Once the structures were built, the team started work on sheathing. Bozzuto chose to use Thermax, an exterior sheathing system that maintains temperature in wall cavities, helping reduce dew point condensation which can cause mold and mildew growth. The system is both effective and efficient as it eliminates the need for excessive membranes or building wraps. “[Thermax] was new to subcontractors in our market and required extensive preconstruction coordination to effectively install,” Goldfarb said, explaining the challenge the material presented. Regardless of the learning curve faced by the company, Bozzuto made the choice to use Thermax based on the best interest of future residents’ and that of the environment. It was this kind of integrity-driven decision making that led Bozzuto to include amenities such as low-VOC paints throughout, drought-tolerant landscaping, energy efficient lighting, and cooling, as well as to use recycled content. Union on Queen is the first and only EarthCraft-certified new construction affordable multi-family housing community in Virginia. This certification, combined with its Silver LEED rating, qualify the high-rise for maximum tax credits, further bolstering cost-effectiveness for residents.

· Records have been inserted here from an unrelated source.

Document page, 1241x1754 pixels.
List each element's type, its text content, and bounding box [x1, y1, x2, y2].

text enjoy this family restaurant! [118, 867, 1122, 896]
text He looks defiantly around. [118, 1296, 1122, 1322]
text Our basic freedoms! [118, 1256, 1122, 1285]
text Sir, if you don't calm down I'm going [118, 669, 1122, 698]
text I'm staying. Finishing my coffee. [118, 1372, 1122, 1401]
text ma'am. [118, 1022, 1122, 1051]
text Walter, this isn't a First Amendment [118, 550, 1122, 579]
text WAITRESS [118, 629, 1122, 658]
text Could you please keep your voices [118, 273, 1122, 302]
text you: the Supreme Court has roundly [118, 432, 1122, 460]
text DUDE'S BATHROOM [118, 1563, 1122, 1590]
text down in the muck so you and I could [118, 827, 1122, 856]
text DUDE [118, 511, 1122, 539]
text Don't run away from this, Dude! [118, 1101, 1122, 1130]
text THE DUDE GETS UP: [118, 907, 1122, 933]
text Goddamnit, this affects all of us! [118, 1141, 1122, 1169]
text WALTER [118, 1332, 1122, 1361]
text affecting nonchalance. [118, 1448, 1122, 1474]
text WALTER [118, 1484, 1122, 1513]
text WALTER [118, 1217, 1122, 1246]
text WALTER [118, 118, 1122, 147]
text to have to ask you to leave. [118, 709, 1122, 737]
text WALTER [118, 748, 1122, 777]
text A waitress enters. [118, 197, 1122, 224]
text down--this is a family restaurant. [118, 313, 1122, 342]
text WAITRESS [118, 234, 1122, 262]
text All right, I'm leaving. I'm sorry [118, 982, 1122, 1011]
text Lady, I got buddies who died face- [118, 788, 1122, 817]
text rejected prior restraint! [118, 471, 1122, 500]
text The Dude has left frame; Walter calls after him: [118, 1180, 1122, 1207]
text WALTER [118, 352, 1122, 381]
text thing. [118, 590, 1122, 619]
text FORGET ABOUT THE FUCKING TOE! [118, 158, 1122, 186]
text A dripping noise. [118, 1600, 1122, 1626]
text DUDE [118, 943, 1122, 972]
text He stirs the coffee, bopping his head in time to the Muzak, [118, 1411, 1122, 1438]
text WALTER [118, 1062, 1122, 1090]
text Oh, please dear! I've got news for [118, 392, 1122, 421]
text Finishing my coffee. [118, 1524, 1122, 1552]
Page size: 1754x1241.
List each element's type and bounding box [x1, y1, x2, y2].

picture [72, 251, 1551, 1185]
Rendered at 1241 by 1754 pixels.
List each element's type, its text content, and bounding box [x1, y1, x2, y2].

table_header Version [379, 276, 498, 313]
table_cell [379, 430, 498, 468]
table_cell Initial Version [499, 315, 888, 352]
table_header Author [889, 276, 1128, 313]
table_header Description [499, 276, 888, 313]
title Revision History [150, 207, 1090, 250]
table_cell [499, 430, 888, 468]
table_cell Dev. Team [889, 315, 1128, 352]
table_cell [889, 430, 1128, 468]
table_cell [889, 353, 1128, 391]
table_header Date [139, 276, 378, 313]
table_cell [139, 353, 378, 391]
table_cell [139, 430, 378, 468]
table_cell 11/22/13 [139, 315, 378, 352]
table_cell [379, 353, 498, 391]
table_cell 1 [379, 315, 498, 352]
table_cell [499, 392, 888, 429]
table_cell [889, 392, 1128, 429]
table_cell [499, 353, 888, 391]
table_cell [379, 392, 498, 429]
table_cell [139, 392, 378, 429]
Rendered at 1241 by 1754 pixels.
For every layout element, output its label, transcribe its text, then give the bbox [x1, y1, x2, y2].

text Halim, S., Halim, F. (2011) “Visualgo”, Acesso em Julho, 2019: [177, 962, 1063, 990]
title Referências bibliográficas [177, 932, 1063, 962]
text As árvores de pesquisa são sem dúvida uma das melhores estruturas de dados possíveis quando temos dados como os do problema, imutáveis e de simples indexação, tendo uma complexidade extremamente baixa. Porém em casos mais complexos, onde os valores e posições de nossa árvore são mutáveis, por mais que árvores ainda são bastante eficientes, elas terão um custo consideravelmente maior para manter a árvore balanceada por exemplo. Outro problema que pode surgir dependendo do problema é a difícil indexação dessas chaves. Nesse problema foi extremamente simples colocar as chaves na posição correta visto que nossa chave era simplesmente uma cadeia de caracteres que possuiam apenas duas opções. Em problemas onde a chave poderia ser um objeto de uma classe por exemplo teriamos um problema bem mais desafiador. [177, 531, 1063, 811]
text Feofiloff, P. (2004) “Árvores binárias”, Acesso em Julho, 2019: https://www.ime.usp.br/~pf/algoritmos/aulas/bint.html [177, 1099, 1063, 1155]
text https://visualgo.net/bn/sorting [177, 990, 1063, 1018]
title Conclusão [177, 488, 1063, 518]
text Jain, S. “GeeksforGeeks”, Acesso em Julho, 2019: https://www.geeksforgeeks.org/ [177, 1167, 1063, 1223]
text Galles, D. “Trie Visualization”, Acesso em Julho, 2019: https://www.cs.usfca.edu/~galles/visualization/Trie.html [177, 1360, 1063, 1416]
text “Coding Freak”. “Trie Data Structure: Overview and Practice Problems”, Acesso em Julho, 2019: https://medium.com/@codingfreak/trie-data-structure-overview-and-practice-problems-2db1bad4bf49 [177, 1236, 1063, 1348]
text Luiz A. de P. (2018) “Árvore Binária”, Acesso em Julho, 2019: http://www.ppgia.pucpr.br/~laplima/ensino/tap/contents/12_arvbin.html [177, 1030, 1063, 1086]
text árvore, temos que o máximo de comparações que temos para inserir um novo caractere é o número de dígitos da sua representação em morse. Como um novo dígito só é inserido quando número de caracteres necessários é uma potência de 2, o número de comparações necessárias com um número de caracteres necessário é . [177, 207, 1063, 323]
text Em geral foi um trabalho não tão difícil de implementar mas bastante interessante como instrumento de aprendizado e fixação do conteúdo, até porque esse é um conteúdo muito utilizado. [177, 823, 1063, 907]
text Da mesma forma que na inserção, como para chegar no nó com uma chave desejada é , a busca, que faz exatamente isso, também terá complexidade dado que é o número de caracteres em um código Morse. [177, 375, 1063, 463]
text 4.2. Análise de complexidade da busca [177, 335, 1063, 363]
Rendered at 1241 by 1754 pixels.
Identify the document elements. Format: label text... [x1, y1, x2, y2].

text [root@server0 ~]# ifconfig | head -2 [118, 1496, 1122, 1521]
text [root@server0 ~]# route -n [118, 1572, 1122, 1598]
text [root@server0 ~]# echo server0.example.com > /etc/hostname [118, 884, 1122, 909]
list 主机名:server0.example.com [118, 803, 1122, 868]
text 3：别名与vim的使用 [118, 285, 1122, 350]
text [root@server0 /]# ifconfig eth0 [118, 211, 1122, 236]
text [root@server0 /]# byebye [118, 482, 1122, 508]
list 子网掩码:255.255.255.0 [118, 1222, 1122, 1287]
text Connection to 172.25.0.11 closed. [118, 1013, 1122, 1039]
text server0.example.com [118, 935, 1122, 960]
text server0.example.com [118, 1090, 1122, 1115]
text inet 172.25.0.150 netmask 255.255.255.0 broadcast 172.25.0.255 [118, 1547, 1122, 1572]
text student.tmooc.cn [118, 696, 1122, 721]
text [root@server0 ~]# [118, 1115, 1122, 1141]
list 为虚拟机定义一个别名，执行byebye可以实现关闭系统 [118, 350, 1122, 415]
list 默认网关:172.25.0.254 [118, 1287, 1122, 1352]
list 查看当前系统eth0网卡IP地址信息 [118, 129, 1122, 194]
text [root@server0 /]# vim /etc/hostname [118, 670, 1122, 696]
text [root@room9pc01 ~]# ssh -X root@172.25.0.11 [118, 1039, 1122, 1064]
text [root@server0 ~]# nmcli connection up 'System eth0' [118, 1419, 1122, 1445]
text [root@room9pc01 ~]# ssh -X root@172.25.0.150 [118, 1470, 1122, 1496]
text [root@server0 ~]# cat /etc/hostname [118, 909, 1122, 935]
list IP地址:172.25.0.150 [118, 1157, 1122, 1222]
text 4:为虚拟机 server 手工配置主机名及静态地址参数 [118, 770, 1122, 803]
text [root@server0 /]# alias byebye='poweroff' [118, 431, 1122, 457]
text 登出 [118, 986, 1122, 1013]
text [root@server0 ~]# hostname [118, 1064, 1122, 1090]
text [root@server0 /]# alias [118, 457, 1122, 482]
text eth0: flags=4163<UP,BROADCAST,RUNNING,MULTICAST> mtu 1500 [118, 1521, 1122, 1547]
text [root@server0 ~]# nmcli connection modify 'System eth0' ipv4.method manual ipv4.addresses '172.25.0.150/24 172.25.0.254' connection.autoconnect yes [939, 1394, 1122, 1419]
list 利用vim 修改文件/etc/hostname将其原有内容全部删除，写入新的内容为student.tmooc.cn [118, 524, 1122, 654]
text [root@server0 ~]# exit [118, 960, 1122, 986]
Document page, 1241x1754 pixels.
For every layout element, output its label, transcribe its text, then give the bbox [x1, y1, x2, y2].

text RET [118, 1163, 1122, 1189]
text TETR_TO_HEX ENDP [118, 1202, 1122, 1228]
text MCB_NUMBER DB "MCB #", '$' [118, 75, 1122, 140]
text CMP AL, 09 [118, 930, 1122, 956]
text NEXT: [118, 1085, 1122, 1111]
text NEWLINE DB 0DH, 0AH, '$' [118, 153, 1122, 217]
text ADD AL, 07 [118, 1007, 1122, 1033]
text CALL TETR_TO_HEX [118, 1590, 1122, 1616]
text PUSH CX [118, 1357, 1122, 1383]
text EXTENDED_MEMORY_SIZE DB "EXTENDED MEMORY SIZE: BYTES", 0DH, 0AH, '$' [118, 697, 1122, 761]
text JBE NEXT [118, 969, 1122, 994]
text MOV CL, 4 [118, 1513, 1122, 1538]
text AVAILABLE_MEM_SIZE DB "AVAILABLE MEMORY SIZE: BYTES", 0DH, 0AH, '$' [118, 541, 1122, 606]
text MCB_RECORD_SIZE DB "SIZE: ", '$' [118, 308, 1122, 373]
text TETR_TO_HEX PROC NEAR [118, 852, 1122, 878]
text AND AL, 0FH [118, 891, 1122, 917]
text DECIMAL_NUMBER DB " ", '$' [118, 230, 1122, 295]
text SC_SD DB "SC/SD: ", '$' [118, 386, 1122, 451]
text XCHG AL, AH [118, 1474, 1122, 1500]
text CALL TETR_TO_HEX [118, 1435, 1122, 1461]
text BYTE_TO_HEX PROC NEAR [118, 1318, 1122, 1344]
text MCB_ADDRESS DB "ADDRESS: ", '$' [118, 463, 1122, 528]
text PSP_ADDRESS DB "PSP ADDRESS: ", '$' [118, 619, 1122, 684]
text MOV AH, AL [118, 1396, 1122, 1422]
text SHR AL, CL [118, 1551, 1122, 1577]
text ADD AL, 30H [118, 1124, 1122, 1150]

Location, Location, Location

This cliché phrase exists for a reason. Where property is located is arguably the single most important factor influencing value. Deciding where to develop happens early on and effects the rest of the building process. Considering their goals for Union on Queen, Bozzuto chose to partner with Wesley Housing, who owned the land situated in Arlington, Va. The site is close enough to D.C. to accommodate commuting professionals, yet removed enough to provide a peaceful retreat after a day in the city while also serving a community in need of affordable housing. Young singles, families and working retirees occupy 17.6 percent of the building’s units since leasing began in November 2016. “You have an affordable housing development that brings together a huge range of professions and backgrounds,” Goldfarb said. “By creating mixed-income communities with affordable housing options, teachers, police officers and firefighters, as well as low-income renters such as service workers with jobs essential to the community (restaurant staff, retail clerks, cashiers, daycare workers, hairdressers, maintenance technicians and security guards) can live in the neighborhoods where they work.” Goldfarb is hopeful that Union on Queen will set an example for other developers in the D.C. area and help ease the current housing crisis in the area.

The residences are affordable and eco-friendly yet still glamorous. “Typically when someone imagines mixed income apartments, they don’t think of a community that includes coffee and tea service, pet spas, laundry valet, package lockers and a state of the art video intercom system,” Goldfarb said. She says she hopes that Union will inspire other building professionals to design and construct mixed-income apartments with more floors rather than spreading residences across more land. “What makes this mixed income community so unique is that unlike most affordable housing apartment developments, Union on Queen offers the same level of finishes, comfort, style and amenities found in many of Bozzuto’s best communities in DC. There is no compromise-living in this mixed-income community,” Goldfarb said. When asked what Bozzuto is planning for the future, Goldfarb said the company will continue creating new dynamic and authentic mixed use communities which include affordable housing options. Sounds like that mission statement isn’t just for show.